Bei Tino gibt es Softdrinks, Snacks und endlich Schatten.
Vor allem die brennende Sonne hat müde gemacht, aber die Kinder konnten sich auf dem Boot nicht besonders viel bewegen- die Energie muss raus. Mit „Auf zum Spielplatz“-Gebrüll entern wir die geheime Welt der Turiseder. Die fällt wirklich schwer in Worte zu fassen. Fakt ist, diese Welt ist einzigartig in Deutschland.
Die Kids stürmen den Wasserspielplatz, ich steige fassungslos dem Öffentlichskeits- & Marketing Leiter Eugen Valtin hinterher. „Das sind alles Robinienstämme, auf denen wir laufen“ erklärt er mir. Es ist eine Art Baumwipfelpfad aus Holz, mit einem Baumhaus-Hotel in den Baumkronen. „Seit wir das eröffnet haben, immer ein Jahr im voraus ausverkauft“ schiebt er trocken hinterher. „Gleich im ersten Jahr haben wir zudem den Tourismuspreis dafür gewonnen.“ Ich stehe in einem der Baumhaus-Badezimmer in gut 8 Metern Höhe. Es ist eine Art Stahlkäfig mit Brause. Hier duscht man über den Baumkronen im Freien.
Die Toilette daneben gleicht einem Jägerstand mit freiem Blick und garantiert immer frischer Luft. Eugen ist nicht zu bremsen, er führt mich durch Tunnelgänge, auf verwinkelte Dachterrassen mit kleinem Zoo und durch den Zauberwald.

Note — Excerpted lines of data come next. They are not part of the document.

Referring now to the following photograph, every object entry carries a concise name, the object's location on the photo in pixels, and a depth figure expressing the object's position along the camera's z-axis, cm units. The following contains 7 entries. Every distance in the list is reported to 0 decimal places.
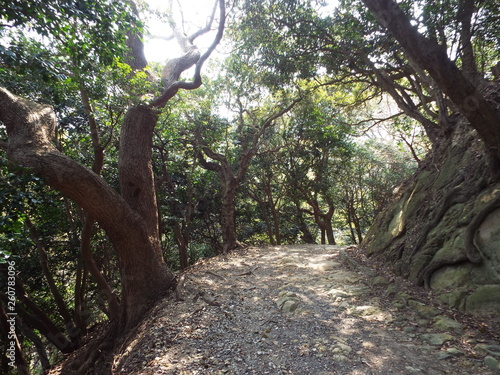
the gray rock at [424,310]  332
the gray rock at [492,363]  236
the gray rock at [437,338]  283
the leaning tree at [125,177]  351
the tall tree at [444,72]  342
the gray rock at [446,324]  296
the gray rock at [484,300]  297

Ich habe nach kürzester Zeit die Orientierung verloren. „Du hast nur 40 % des ganzen Areals gesehen“ referiert er weiter und verschwindet hinter der nächsten Türe, die wieder zu einem „Geheimgang“ führt, welcher wieder auf eine weitere Brücke führt,.... – sie scheint nicht aufzuhören diese Kulturinsel Einsiedel. Den Rest meiner Bootscrew habe ich längst verloren, ob ich sie hier je wiederfinde?

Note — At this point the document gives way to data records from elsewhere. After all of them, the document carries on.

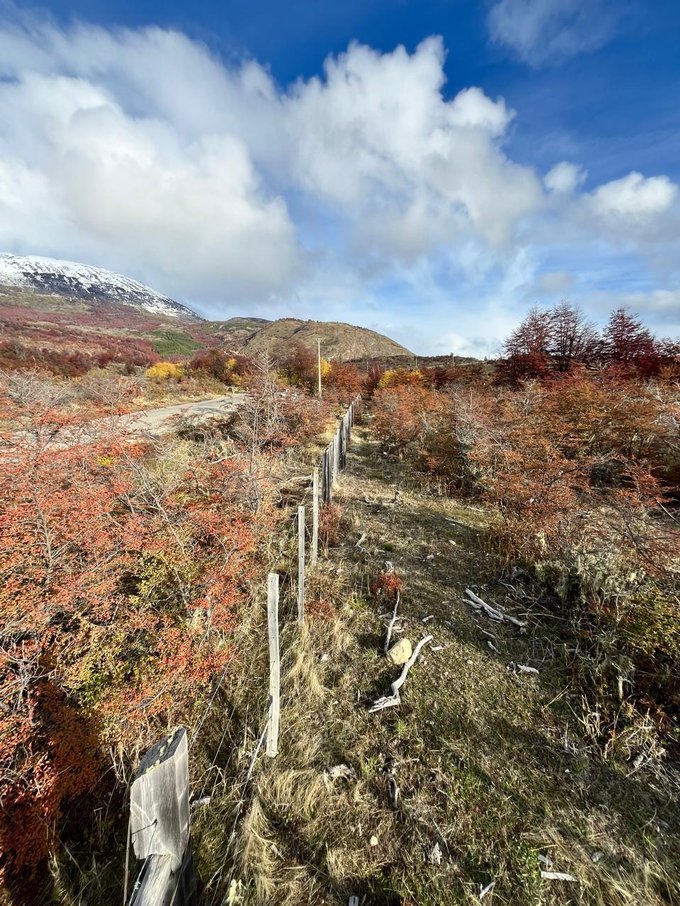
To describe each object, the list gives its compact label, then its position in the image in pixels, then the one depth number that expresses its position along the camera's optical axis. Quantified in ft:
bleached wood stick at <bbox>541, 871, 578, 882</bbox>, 6.71
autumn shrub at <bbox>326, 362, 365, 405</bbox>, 73.41
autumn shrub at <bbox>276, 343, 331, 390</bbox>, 79.66
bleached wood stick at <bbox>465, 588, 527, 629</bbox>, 13.50
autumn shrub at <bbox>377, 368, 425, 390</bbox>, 69.75
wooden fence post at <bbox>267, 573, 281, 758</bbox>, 8.66
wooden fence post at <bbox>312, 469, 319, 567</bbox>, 15.47
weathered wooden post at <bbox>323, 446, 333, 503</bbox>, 22.59
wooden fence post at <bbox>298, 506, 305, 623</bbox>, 12.69
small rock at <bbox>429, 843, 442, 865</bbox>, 6.98
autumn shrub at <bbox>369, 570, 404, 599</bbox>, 14.97
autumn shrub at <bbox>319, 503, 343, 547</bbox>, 19.74
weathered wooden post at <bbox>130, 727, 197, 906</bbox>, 4.41
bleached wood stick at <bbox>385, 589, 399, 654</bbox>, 12.14
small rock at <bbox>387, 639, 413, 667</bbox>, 11.76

„Verloren geht hier niemand, auch keine Kinder. Das ist alles sicher.“ beruhigt mich Eugen. Wir sind locker seit 3 Stunden unterwegs, als ich auf den Rest der Truppe treffe. Ein Blick auf die Kinder genügt: die Kleinen sind platt. Ohne Mittagsschlaf, verschwitzt, verschrammt, die Knie dreckig und die T-Shirts mit den Resten sämtlicher Mahlzeiten des Tages dekoriert. Aber auch wir Erwachsenen sehen leicht derangiert aus. Wir steigen ins Auto. Die Kinder schlafen schon beim Anschnallen ein. Es ist 17:30 Uhr.